Activities:
[a] Name every energy company mentioned in the Octopus Energy post below.
[b] Please translate this sentence from the Octopus Energy post below into Spanish: "At some point in the future I will package this up so it can be run as a standalone binary, but that is a problem for future me."
[c] From the Octopus Energy post below, extract the passage from "the API itself" to "dig into shortly.".

Those that know me, will vouch that I am a big lover of fancy dashboards, metrics and monitoring. I recently became a customer of Octopus Energy after a situation with Yorkshire Energy, and Scottish Power left a bad taste in my mouth (and wallet)

One of the things I really like about Octopus is that they allow you (the customer) to access an API to be able to pull pricing data and also your own consumption for both gas and electricity.

the API itself is pretty simple, a REST API with a couple of endpoints you can pass params into in order to get your data, however does come with some gotcha’s that I will dig into shortly.

In order for this to work, you need to have a SMETS1 or SMETS2 enabled smart meter that Octopus are taking readings from, it took them about a month if I remember correctly to get mine migrated over and them taking readings from it, basically if you can’t see half-hourly usage stats in the Octopus dashboard itself, then this won’t work for you sadly.

The full git repository containing the code can be found here

The code itself should be pretty clear to most how it works, and the README will explain how to run it for those who just want an out of the box solution that works. This blog post steps into the detail of how to get your InfluxDB ready and the grafana configuration done.

At some point in the future I will package this up so it can be run as a standalone binary, but that is a problem for future me.

Material provided:
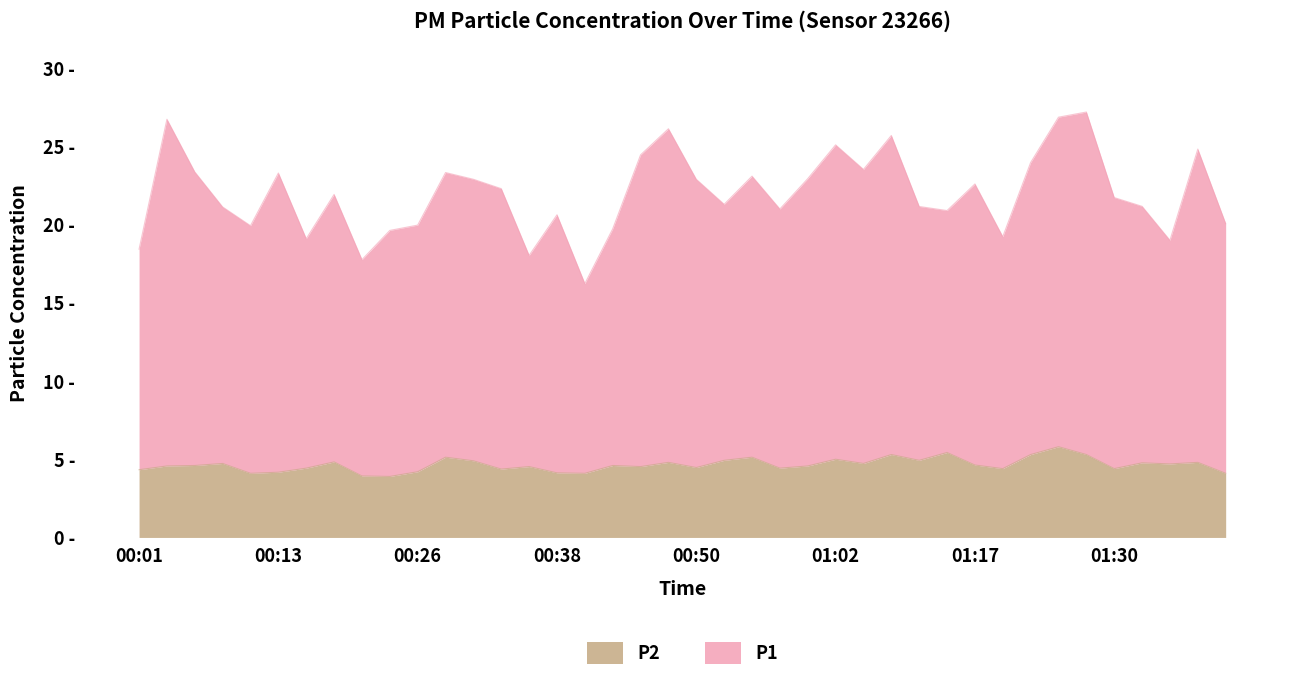

Reading left to right, extract all data points from this chart.

P1: 18.4	26.7	23.4	21.1	19.9	23.3	19.1	21.9	17.8	19.6	20.0	23.3	22.9	22.3	18.0	20.6	16.2	19.7	24.5	26.1	22.9	21.3	23.1	21.0	22.9	25.1	23.5	25.7	21.2	20.9	22.6	19.2	24.0	26.9	27.2	21.7	21.2	19.0	24.8	20.1
P2: 4.3	4.6	4.6	4.7	4.1	4.2	4.4	4.8	3.9	3.9	4.2	5.1	4.9	4.4	4.5	4.1	4.1	4.6	4.5	4.8	4.5	4.9	5.1	4.4	4.6	5.0	4.7	5.3	4.9	5.4	4.6	4.4	5.3	5.8	5.3	4.4	4.8	4.7	4.8	4.1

Numbered responses:
[a] Octopus Energy, Yorkshire Energy, Scottish Power

[b] En algún momento en el futuro empaquetaré esto para que pueda ejecutarse como un binario independiente, pero ese es un problema para mi yo del futuro.

[c]
the API itself is pretty simple, a REST API with a couple of endpoints you can pass params into in order to get your data, however does come with some gotcha’s that I will dig into shortly.